▶ **Excerpted records**
* * * * * * *
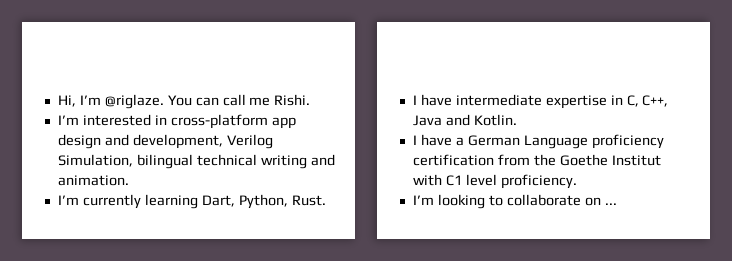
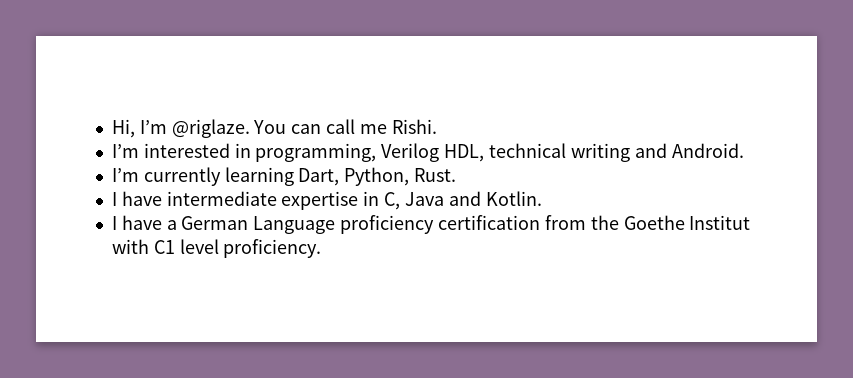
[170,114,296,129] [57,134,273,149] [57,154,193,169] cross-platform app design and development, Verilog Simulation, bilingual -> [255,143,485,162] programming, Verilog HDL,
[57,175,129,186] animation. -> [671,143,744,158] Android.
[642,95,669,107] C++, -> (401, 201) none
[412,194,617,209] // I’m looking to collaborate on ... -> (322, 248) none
* * * * * * *
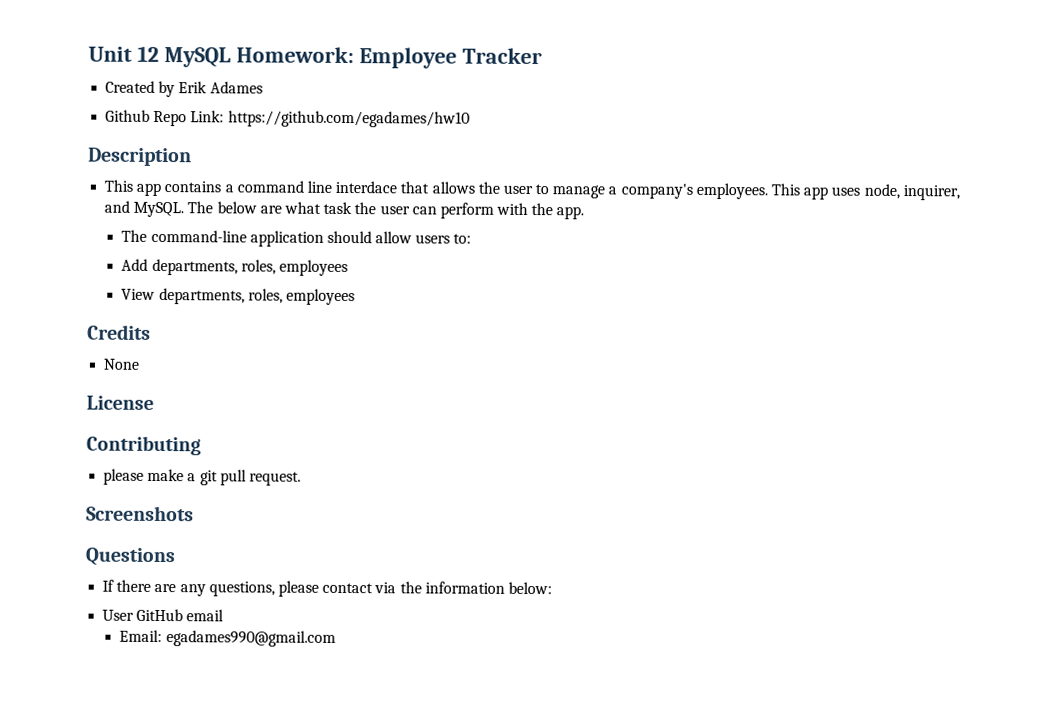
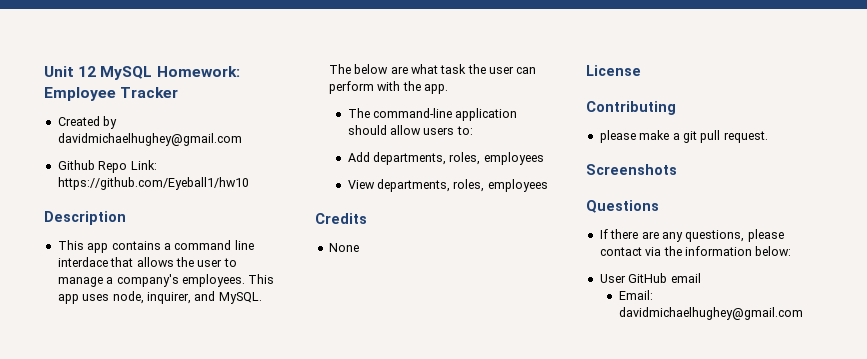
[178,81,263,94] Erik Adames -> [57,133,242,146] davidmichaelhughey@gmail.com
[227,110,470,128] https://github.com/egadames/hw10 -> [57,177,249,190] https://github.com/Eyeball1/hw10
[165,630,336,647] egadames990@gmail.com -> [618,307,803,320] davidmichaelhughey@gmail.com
* * * * * * *
▶ **Task item**
What lines in the material include the string "davidmichaelhughey"? Pull each one out.

▶ **Your solution**
[178,81,263,94] Erik Adames -> [57,133,242,146] davidmichaelhughey@gmail.com
[165,630,336,647] egadames990@gmail.com -> [618,307,803,320] davidmichaelhughey@gmail.com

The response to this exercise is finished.